If you want a Compact Sketch to be order insensitive, you must *rebuild()*, first than do *compact()*.

When doing Unions with Theta Sketches, the getResult(…) automatically trims the result back to *K*.

The impact of the rebuild() is that the error will not be as good as the un-trimmed sketch, but you will get your desired order insensitivity. For example.

If you use the *getCompositeEstimate()*, the result should be order insensitive, but is less accurate than the *getEstimate()*, which uses the HIP estimator.

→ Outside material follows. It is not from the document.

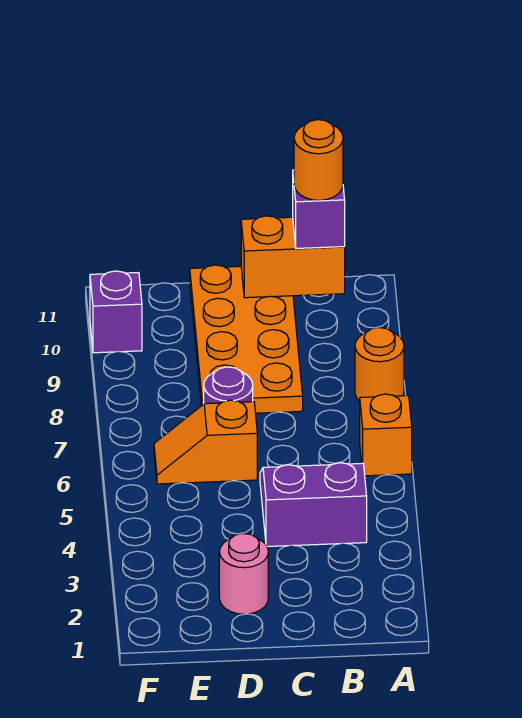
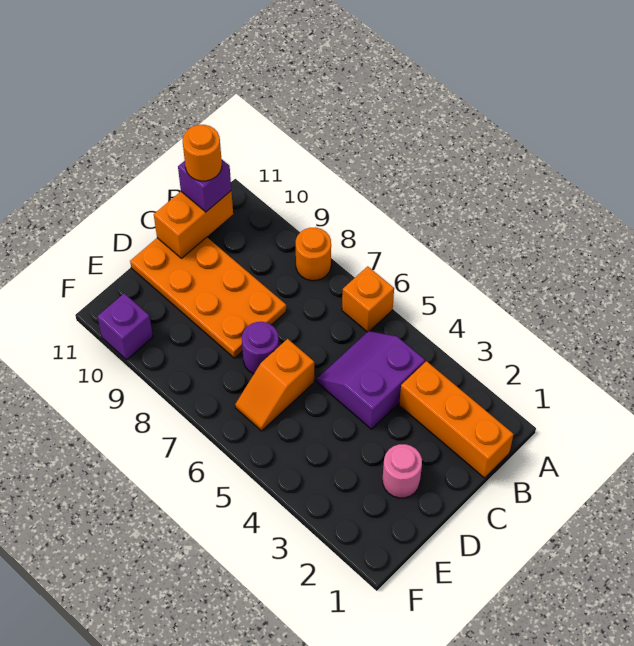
none -> orange 1x3 brick [399,361,514,478]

Unfortunately, the HIP estimator does not “survive” the union process so the error of the HLL sketches that have gone through a union process generally must fall back on the composite estimator. (This is tracked internally and is rather complex as there are some special cases where the HIP estimator can still be used.)

The HIP estimator is inherently order sensitive, but provides significantly improved error properties over the composite approach, so it is too important to ignore.

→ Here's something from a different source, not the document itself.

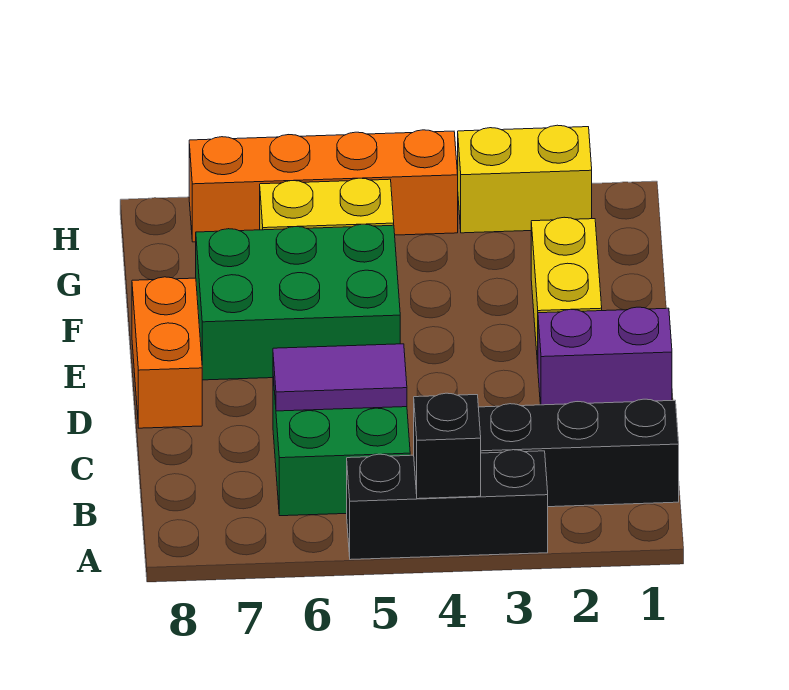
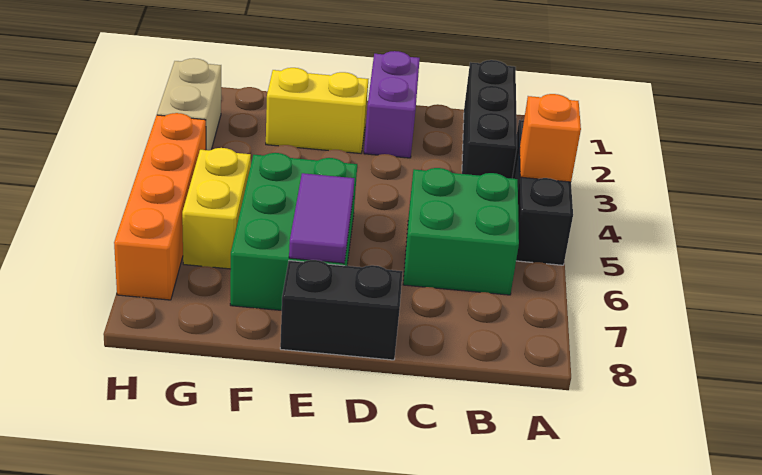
black 1x1 brick [414,393,481,499] -> orange 1x1 brick [520,94,581,182]
purple 1x2 tile [273,344,407,411] -> purple 1x2 tile moved to [289,173,355,263]
orange 1x2 brick [132,277,202,428] -> black 1x2 brick [280,260,403,360]
yellow 1x2 brick [458,125,592,233] -> tan 1x2 brick [157,58,221,150]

There are two primary ways that a “reference” standard is often obtained to use when system testing with sketches:

- Brute Force computation of the correct result. The recommended approach.
- Assuming some prior test run produced the correct result. I do not recommend this, but many system teams do this anyway. Even if the sketches are working correctly, this can result in double-sided error, so be careful!

Given a Brute Force reference, the proper way to establish correctness of the result of a test is to use the upper and lower bounds (or equivalent, depending on the sketch) provided by the sketch. Suppose you use 2-sigma confidence bounds. Then out of 1000 *statistically independent* trials (runs), ~50 of the results will be outside the 2-sigma bounds.

This is not happy news for system developers that are determined to have deterministic results. But, there is no magic sauce to fix what is inherently a probabilistic result.